### Assignment
Below are some records; copy each line in them that contains "подключения".

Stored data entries

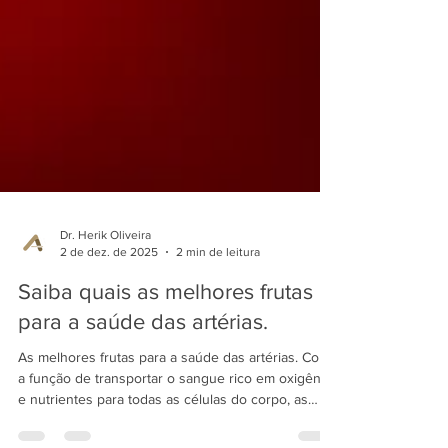
Dr. Herik Oliveira
2 de dez. de 2025
2 min de leitura
Saiba quais as melhores frutas
para a saúde das artérias.
As melhores frutas para a saúde das artérias. Com
a função de transportar o sangue rico em oxigênio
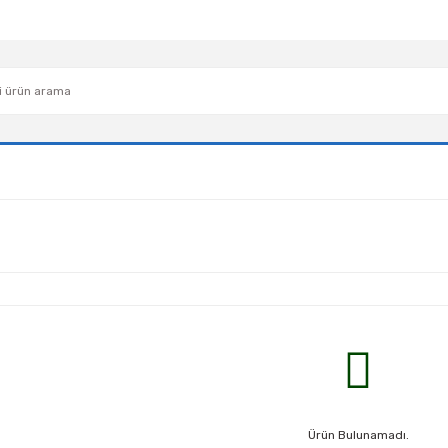
Ürün Bulunamadı.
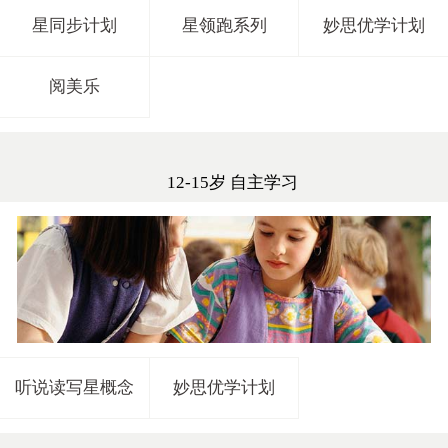
星同步计划
星领跑系列
妙思优学计划
阅美乐
12-15岁 自主学习
听说读写星概念
妙思优学计划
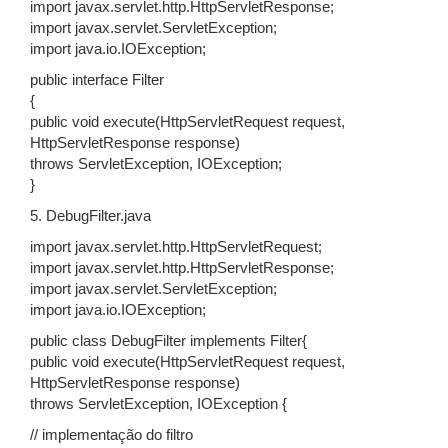
import javax.servlet.http.HttpServletResponse;
import javax.servlet.ServletException;
import java.io.IOException;
public interface Filter
{
public void execute(HttpServletRequest request,
HttpServletResponse response)
throws ServletException, IOException;
}
5. DebugFilter.java
import javax.servlet.http.HttpServletRequest;
import javax.servlet.http.HttpServletResponse;
import javax.servlet.ServletException;
import java.io.IOException;
public class DebugFilter implements Filter{
public void execute(HttpServletRequest request,
HttpServletResponse response)
throws ServletException, IOException {
// implementação do filtro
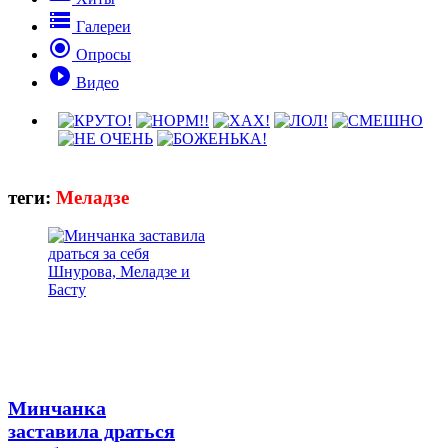

Галереи

Опросы

Видео
теги:
Меладзе
Минчанка
заставила драться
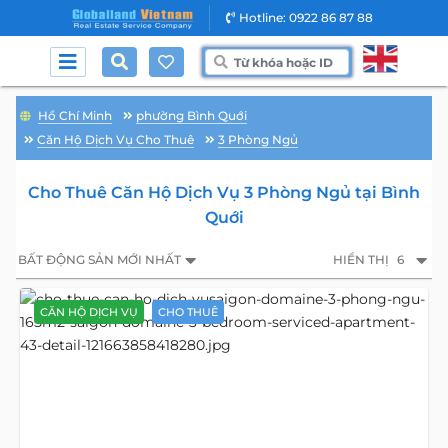
Hotline: 0922 86 87 88
Hồ Chí Minh
phường Bình Quới
Căn Hộ Dịch Vụ Cho Thuê
3 Phòng Ngủ
Cho Thuê Căn Hộ Dịch Vụ 3 Phòng Ngủ tại Bình
Quới
BẤT ĐỘNG SẢN MỚI NHẤT
HIỂN THỊ
6
CĂN HỘ DỊCH VỤ
CHO THUÊ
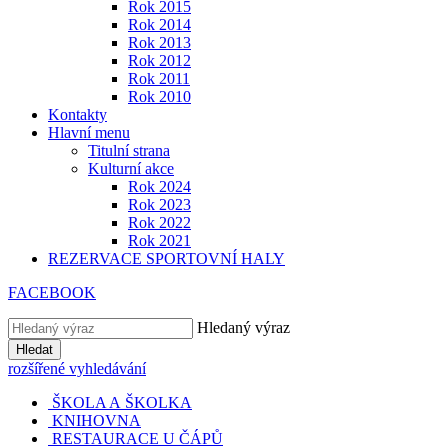
Rok 2015
Rok 2014
Rok 2013
Rok 2012
Rok 2011
Rok 2010
Kontakty
Hlavní menu
Titulní strana
Kulturní akce
Rok 2024
Rok 2023
Rok 2022
Rok 2021
REZERVACE SPORTOVNÍ HALY
FACEBOOK
Hledaný výraz
Hledat
rozšířené vyhledávání
ŠKOLA A ŠKOLKA
KNIHOVNA
RESTAURACE U ČÁPŮ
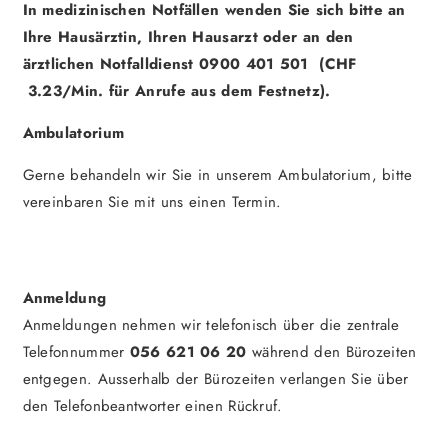
In medizinischen Notfällen wenden Sie sich bitte an
Ihre Hausärztin, Ihren Hausarzt oder an den
ärztlichen Notfalldienst 0900 401 501 (CHF
3.23/Min. für Anrufe aus dem Festnetz).
Ambulatorium
Gerne behandeln wir Sie in unserem Ambulatorium, bitte
vereinbaren Sie mit uns einen Termin.
Anmeldung
Anmeldungen nehmen wir telefonisch über die zentrale
Telefonnummer
056 621 06 20
während den Bürozeiten
entgegen. Ausserhalb der Bürozeiten verlangen Sie über
den Telefonbeantworter einen Rückruf.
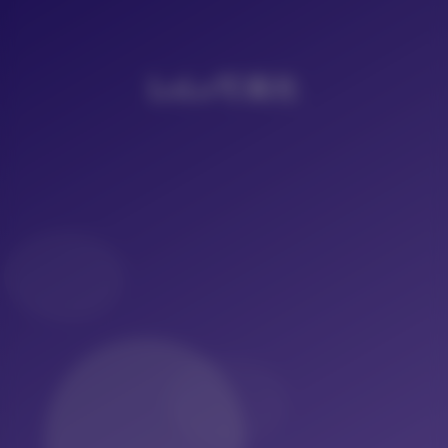
LoLo写真社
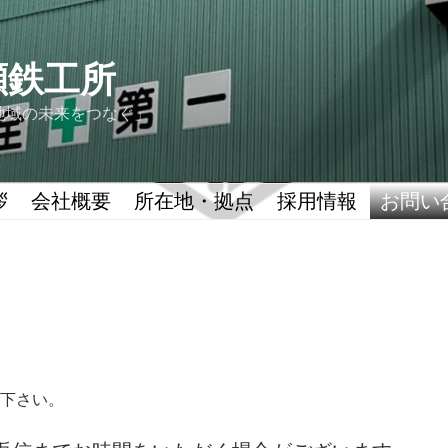
瀬鉄工所
地域の未来をつなぐ」
拶
会社概要
所在地・拠点
採用情報
お問い
下さい。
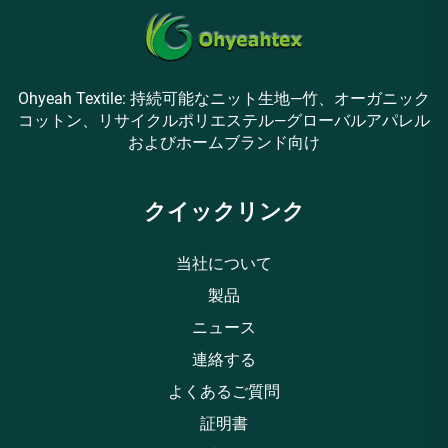
Ohyeah Textile: 持続可能なニット生地—竹、オーガニック
コットン、リサイクルポリエステル—グローバルアパレル
およびホームブランド向け
クイックリンク
当社について
製品
ニュース
連絡する
よくあるご質問
証明書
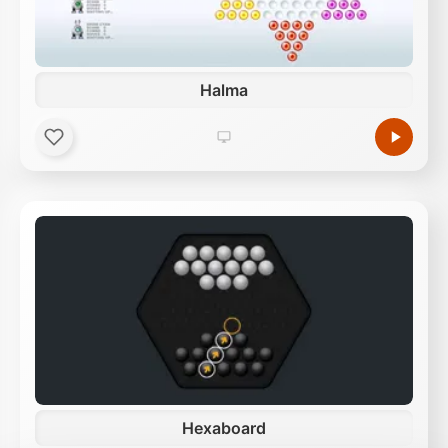
Halma
Hexaboard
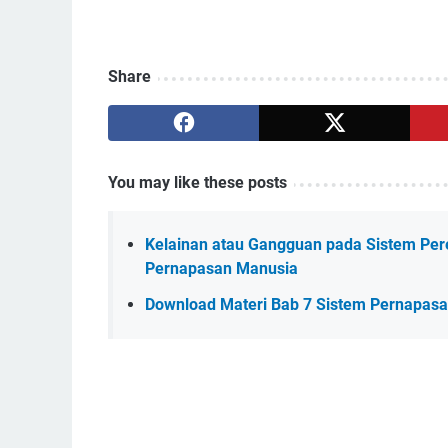
Share
You may like these posts
Kelainan atau Gangguan pada Sistem Per
Pernapasan Manusia
Download Materi Bab 7 Sistem Pernapasan 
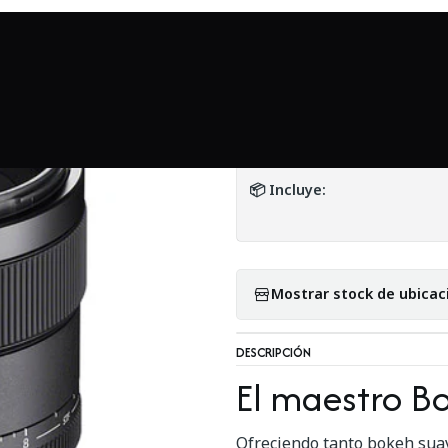
nicio
Mundo Sony
Lente Sony FE 100mm f/2.8 STF GM OSS (usad
|
Lente Sony FE 10
DETALLES
📦 Incluye:
Mostrar stock de ubicac
DESCRIPCIÓN
El maestro B
Ofreciendo tanto bokeh suav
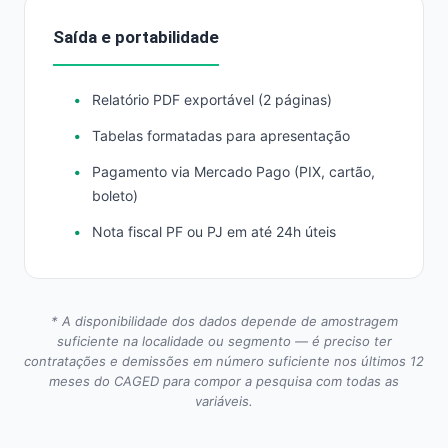
Saída e portabilidade
Relatório PDF exportável (2 páginas)
Tabelas formatadas para apresentação
Pagamento via Mercado Pago (PIX, cartão,
boleto)
Nota fiscal PF ou PJ em até 24h úteis
* A disponibilidade dos dados depende de amostragem
suficiente na localidade ou segmento — é preciso ter
contratações e demissões em número suficiente nos últimos 12
meses do CAGED para compor a pesquisa com todas as
variáveis.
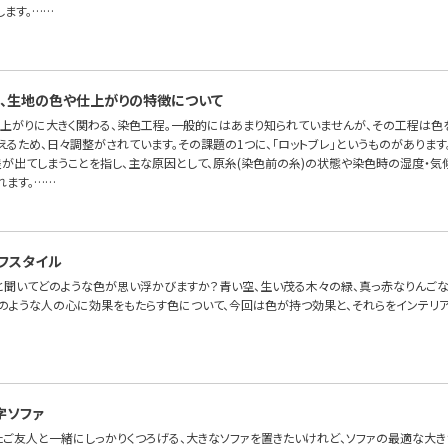
します。……
、生地の色や仕上がりの特徴について
上がりに大きく関わる、染色工程。一般的にはあまり知られていませんが、その工程は色
るため、日々調整がされています。その課題の1つに、「ロットブレ」というものがあります
差が出てしまうことを指し、主な原因として、原糸(染色前の糸)の状態や染色時の湿度・
れます。……
フスタイル
」と聞いてどのような色が思い浮かびますか？青い空、生い茂る木々の緑、真っ赤なりんご
そのような人の心に効果をもたらす色について、今回は色が持つ効果と、それらをインテリ
字ソファ
たご友人と一緒にしっかりくつろげる、大きなソファを置きたいけれど、ソファの最適な大き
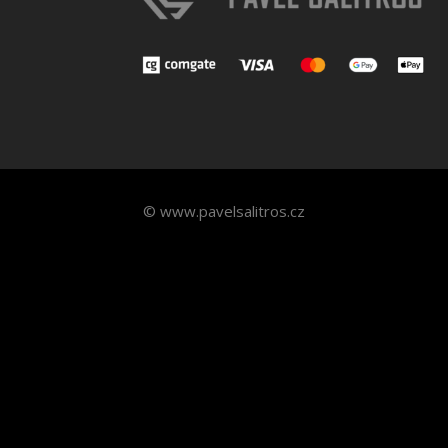
© www.pavelsalitros.cz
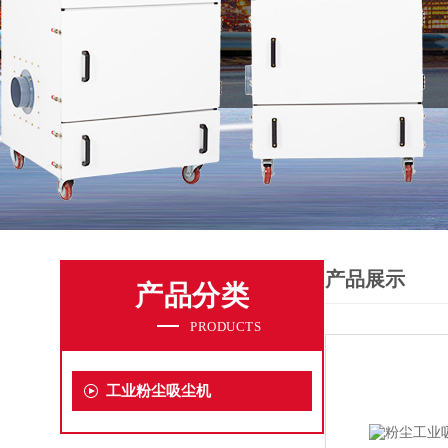
产品展示
产品分类
PRODUCTS
工业粉尘吸尘机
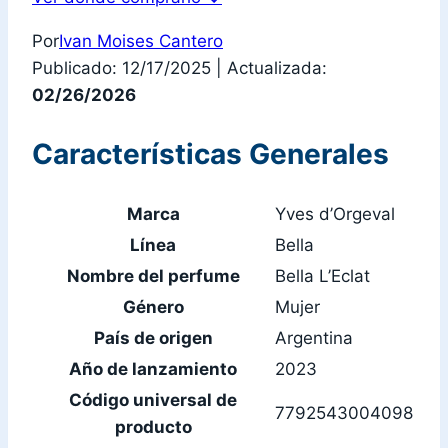
Por
Ivan Moises Cantero
Publicado: 12/17/2025
|
Actualizada:
02/26/2026
Características Generales
Marca
Yves d’Orgeval
Línea
Bella
Nombre del perfume
Bella L’Eclat
Género
Mujer
País de origen
Argentina
Año de lanzamiento
2023
Código universal de
7792543004098
producto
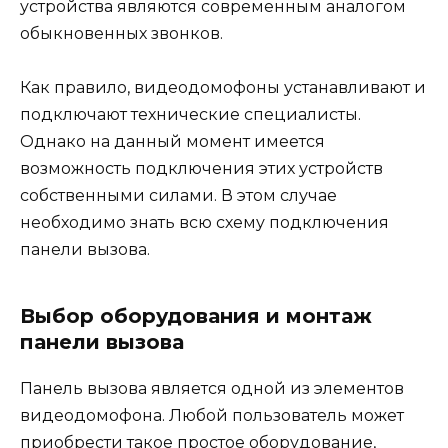
устройства являются современным аналогом
обыкновенных звонков.
Как правило, видеодомофоны устанавливают и
подключают технические специалисты.
Однако на данный момент имеется
возможность подключения этих устройств
собственными силами. В этом случае
необходимо знать всю схему подключения
панели вызова.
Выбор оборудования и монтаж
панели вызова
Панель вызова является одной из элементов
видеодомофона. Любой пользователь может
приобрести такое простое оборудование,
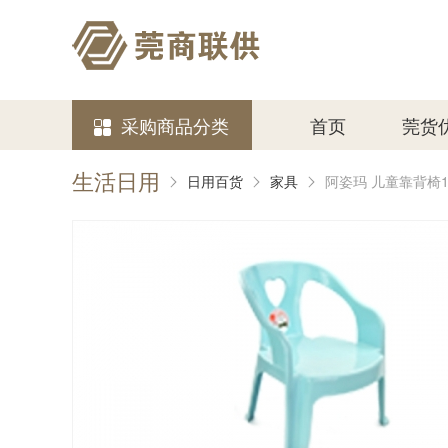
采购商品分类
首页
莞货
生活日用
日用百货
家具
阿姿玛 儿童靠背椅1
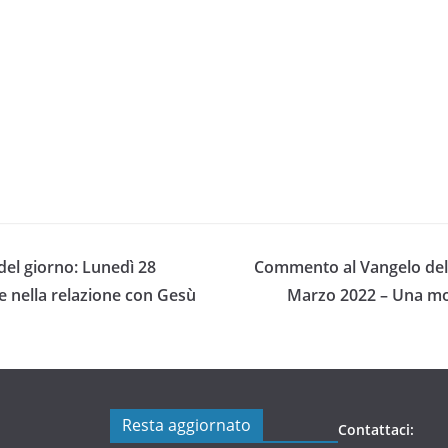
el giorno: Lunedì 28
Commento al Vangelo del 
e nella relazione con Gesù
Marzo 2022 – Una molt
Resta aggiornato
Contattaci:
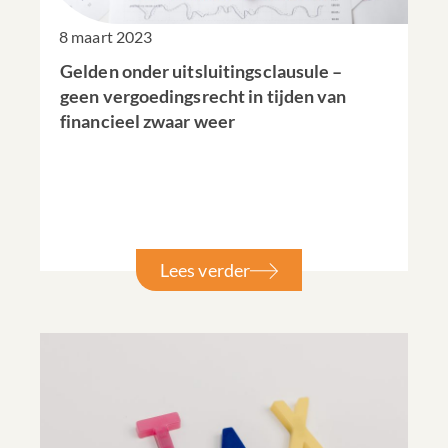
8 maart 2023
Gelden onder uitsluitingsclausule –
geen vergoedingsrecht in tijden van
financieel zwaar weer
Lees verder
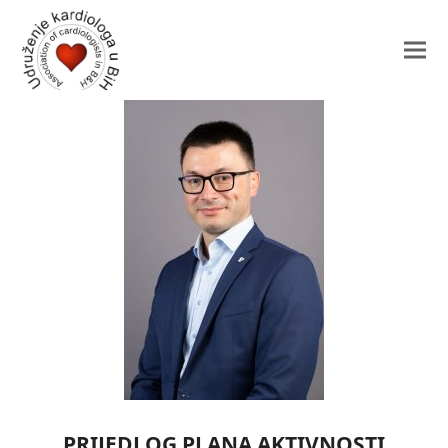
PRIJEDLOG PLANA AKTIVNOSTI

### Answer section
возможность подключения этих устройств
необходимо знать всю схему подключения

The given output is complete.